--- Records for the exercise ---
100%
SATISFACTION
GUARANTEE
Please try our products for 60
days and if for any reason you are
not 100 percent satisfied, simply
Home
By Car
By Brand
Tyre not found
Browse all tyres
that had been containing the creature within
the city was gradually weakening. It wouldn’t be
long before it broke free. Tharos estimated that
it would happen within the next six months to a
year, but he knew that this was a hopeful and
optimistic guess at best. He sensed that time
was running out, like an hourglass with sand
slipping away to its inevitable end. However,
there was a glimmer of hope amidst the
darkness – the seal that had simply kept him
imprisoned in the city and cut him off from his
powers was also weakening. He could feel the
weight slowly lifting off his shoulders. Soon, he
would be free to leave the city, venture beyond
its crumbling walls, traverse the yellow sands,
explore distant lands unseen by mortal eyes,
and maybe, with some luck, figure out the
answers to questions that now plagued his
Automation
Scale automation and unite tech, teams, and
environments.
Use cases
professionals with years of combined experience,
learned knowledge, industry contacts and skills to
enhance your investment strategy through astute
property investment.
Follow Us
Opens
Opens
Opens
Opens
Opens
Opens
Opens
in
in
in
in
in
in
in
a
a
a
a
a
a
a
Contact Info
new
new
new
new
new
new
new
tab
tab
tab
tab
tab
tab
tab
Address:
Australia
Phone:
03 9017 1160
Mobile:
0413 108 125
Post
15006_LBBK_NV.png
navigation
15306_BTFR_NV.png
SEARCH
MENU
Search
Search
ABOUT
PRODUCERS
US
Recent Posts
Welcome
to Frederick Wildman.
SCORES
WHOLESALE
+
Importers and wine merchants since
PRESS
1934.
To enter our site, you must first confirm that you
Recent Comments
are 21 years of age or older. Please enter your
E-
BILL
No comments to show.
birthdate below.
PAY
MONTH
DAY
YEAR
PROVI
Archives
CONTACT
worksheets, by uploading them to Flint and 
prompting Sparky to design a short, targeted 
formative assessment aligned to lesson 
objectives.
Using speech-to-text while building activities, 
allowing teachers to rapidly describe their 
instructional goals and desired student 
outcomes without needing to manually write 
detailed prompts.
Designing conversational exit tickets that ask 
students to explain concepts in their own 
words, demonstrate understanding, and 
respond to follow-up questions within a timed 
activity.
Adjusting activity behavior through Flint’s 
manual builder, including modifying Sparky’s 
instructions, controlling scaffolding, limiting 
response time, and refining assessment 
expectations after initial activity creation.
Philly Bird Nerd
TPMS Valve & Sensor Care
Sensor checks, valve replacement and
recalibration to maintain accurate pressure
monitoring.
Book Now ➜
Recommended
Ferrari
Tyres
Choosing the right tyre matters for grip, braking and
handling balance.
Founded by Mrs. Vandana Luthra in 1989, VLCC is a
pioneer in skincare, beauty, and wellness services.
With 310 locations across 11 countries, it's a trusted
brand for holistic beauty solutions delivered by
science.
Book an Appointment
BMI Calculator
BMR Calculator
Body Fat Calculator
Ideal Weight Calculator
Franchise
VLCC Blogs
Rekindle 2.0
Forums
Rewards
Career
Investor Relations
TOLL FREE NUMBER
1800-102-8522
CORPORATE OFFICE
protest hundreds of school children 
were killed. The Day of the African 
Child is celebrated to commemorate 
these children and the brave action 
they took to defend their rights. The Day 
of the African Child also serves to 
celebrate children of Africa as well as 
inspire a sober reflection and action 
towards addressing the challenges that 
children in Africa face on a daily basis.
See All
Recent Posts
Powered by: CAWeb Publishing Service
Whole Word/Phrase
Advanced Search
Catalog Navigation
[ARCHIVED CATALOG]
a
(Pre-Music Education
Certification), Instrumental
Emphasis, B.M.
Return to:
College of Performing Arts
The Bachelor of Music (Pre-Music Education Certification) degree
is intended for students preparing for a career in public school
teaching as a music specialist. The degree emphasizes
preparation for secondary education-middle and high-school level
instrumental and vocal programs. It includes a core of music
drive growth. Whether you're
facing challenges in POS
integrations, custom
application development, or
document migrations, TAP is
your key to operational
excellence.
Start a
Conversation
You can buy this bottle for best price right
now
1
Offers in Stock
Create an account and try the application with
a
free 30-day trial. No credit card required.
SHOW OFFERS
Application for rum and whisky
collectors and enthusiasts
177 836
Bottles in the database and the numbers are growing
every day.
---
## Description of the task
Reproduce the items word for word, starting from their first line and ending with the line that contains "was running out, like an hourglass with sand", including both of those lines.

## Written response
100%
SATISFACTION
GUARANTEE
Please try our products for 60
days and if for any reason you are
not 100 percent satisfied, simply
Home
By Car
By Brand
Tyre not found
Browse all tyres
that had been containing the creature within
the city was gradually weakening. It wouldn’t be
long before it broke free. Tharos estimated that
it would happen within the next six months to a
year, but he knew that this was a hopeful and
optimistic guess at best. He sensed that time
was running out, like an hourglass with sand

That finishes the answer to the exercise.